Required action: Pull out every line below that contains the word "series", copying each one in full.
Data provided Start Marker
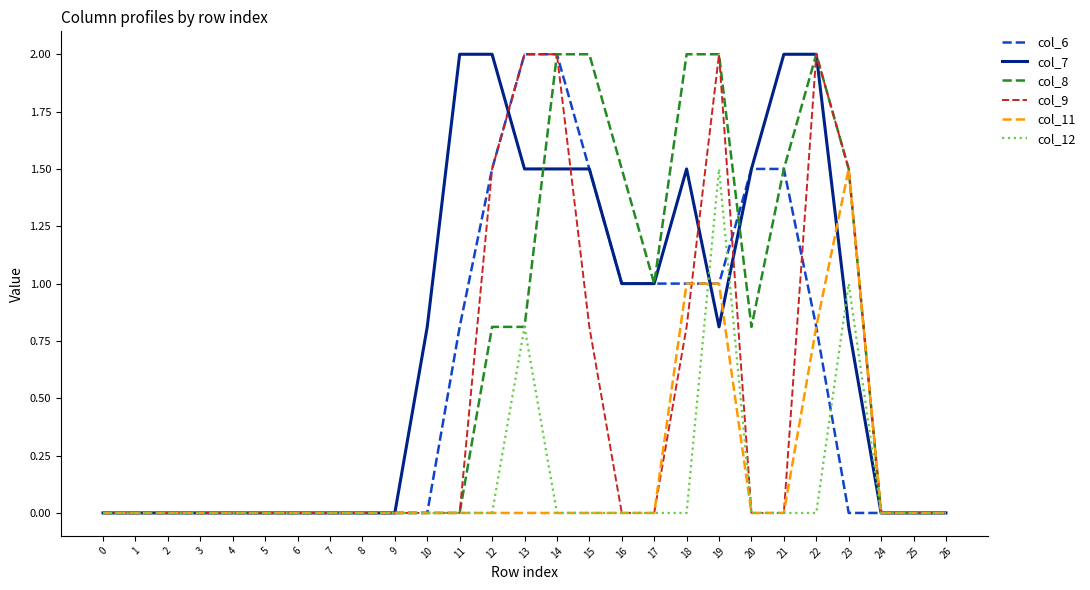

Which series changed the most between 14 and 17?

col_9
Data provided End Marker
Data provided Start Marker
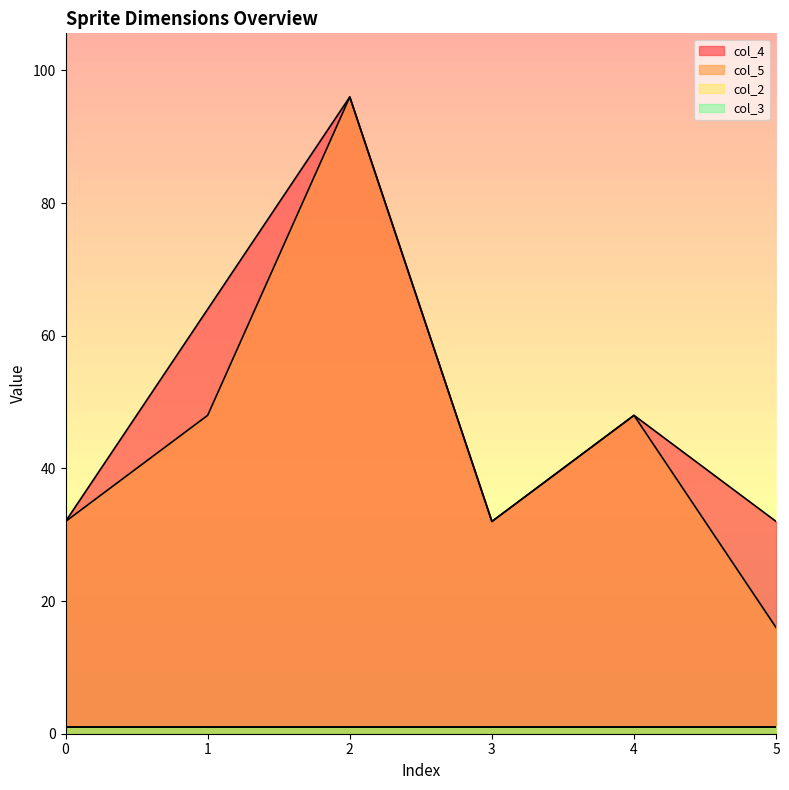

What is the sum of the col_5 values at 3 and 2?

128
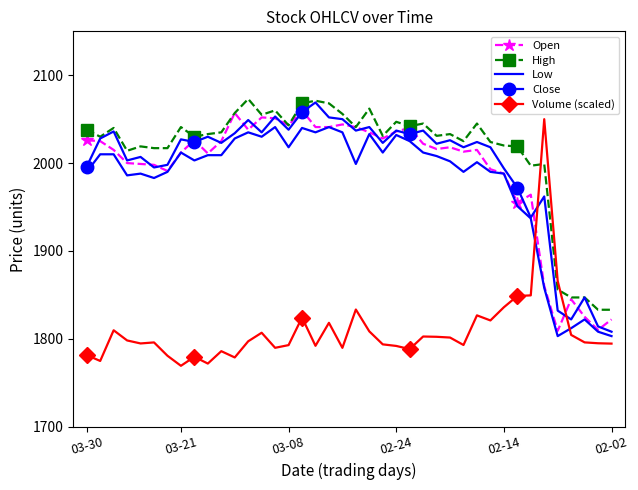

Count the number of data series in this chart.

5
Data provided End Marker
Solved exercise:
Which series changed the most between 14 and 17?
Count the number of data series in this chart.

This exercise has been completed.